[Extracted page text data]
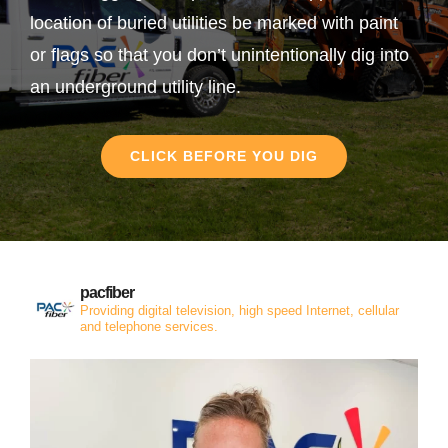
location of buried utilities be marked with paint
or flags so that you don’t unintentionally dig into
an underground utility line.
CLICK BEFORE YOU DIG
pacfiber
Providing digital television, high speed Internet, cellular
and telephone services.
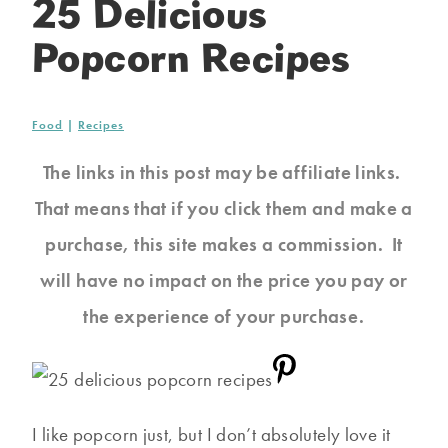
25 Delicious
Popcorn Recipes
Food
|
Recipes
The links in this post may be affiliate links.
That means that if you click them and make a
purchase, this site makes a commission. It
will have no impact on the price you pay or
the experience of your purchase.
I like popcorn just, but I don’t absolutely love it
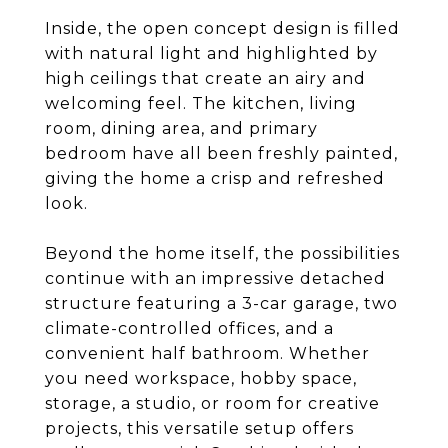
Inside, the open concept design is filled
with natural light and highlighted by
high ceilings that create an airy and
welcoming feel. The kitchen, living
room, dining area, and primary
bedroom have all been freshly painted,
giving the home a crisp and refreshed
look.
Beyond the home itself, the possibilities
continue with an impressive detached
structure featuring a 3-car garage, two
climate-controlled offices, and a
convenient half bathroom. Whether
you need workspace, hobby space,
storage, a studio, or room for creative
projects, this versatile setup offers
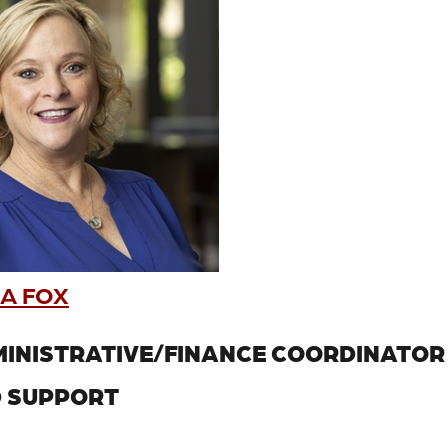
A FOX
INISTRATIVE/FINANCE COORDINATOR
 SUPPORT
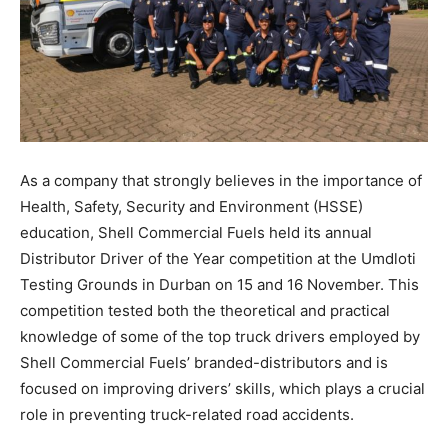
As a company that strongly believes in the importance of
Health, Safety, Security and Environment (HSSE)
education, Shell Commercial Fuels held its annual
Distributor Driver of the Year competition at the Umdloti
Testing Grounds in Durban on 15 and 16 November. This
competition tested both the theoretical and practical
knowledge of some of the top truck drivers employed by
Shell Commercial Fuels’ branded-distributors and is
focused on improving drivers’ skills, which plays a crucial
role in preventing truck-related road accidents.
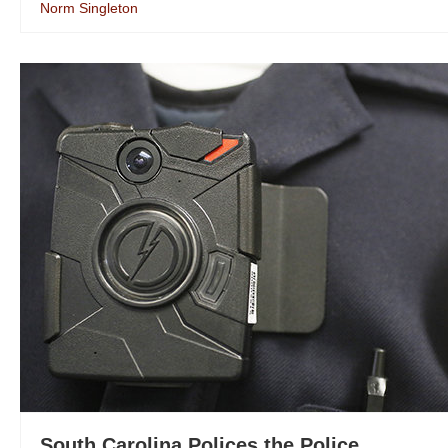
Norm Singleton
South Carolina Polices the Police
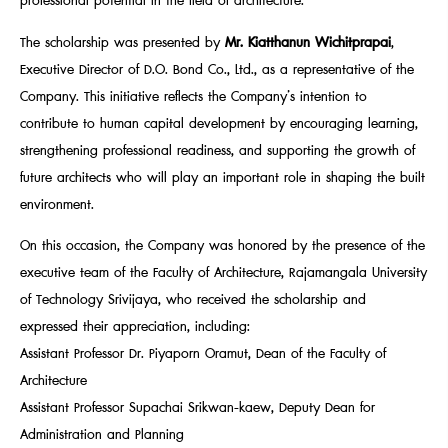
professional potential in the field of architecture.
The scholarship was presented by
Mr. Kiatthanun Wichitprapai
,
Executive Director of D.O. Bond Co., Ltd., as a representative of the
Company. This initiative reflects the Company’s intention to
contribute to human capital development by encouraging learning,
strengthening professional readiness, and supporting the growth of
future architects who will play an important role in shaping the built
environment.
On this occasion, the Company was honored by the presence of the
executive team of the Faculty of Architecture, Rajamangala University
of Technology Srivijaya, who received the scholarship and
expressed their appreciation, including:
Assistant Professor Dr. Piyaporn Oramut, Dean of the Faculty of
Architecture
Assistant Professor Supachai Srikwan-kaew, Deputy Dean for
Administration and Planning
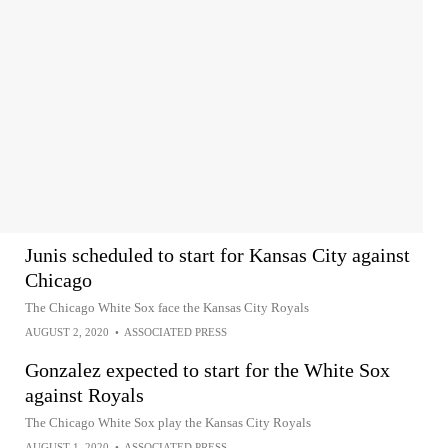
Junis scheduled to start for Kansas City against
Chicago
The Chicago White Sox face the Kansas City Royals
AUGUST 2, 2020
•
ASSOCIATED PRESS
Gonzalez expected to start for the White Sox
against Royals
The Chicago White Sox play the Kansas City Royals
AUGUST 1, 2020
•
ASSOCIATED PRESS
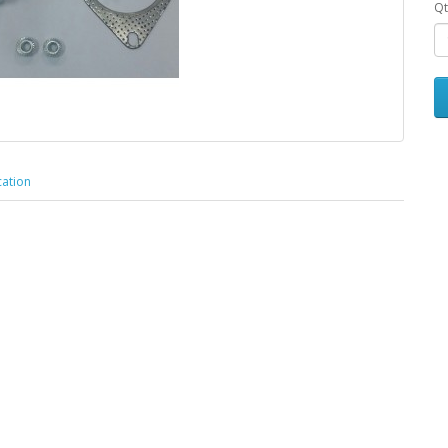
Qt
cation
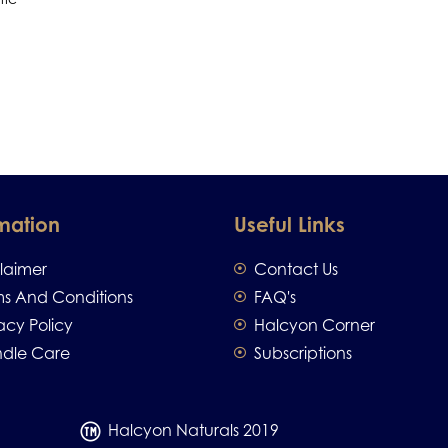
mation
Useful Links
claimer
Contact Us
ms And Conditions
FAQ's
acy Policy
Halcyon Corner
dle Care
Subscriptions
Halcyon Naturals 2019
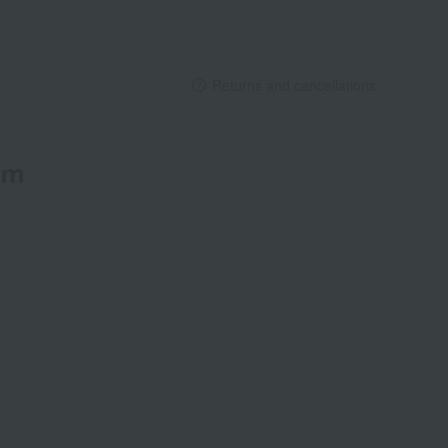
Returns and cancellations
em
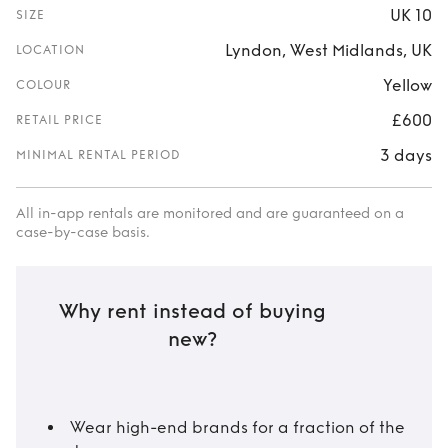
UK 10
SIZE
Lyndon, West Midlands, UK
LOCATION
Yellow
COLOUR
£600
RETAIL PRICE
3 days
MINIMAL RENTAL PERIOD
All in-app rentals are monitored and are guaranteed on a
case-by-case basis.
Why rent instead of buying
new?
Wear high-end brands for a fraction of the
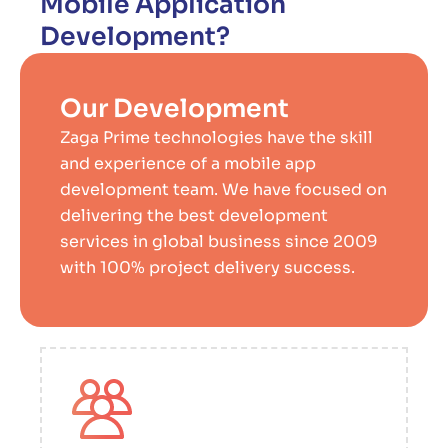
Mobile Application
Development?
Our Development
Zaga Prime technologies have the skill
and experience of a mobile app
development team. We have focused on
delivering the best development
services in global business since 2009
with 100% project delivery success.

__ABOUT THIS TASK__: If a line in the records includes the string "start", copy it.

__ANSWER SECTION__:
Junis scheduled to start for Kansas City against
Gonzalez expected to start for the White Sox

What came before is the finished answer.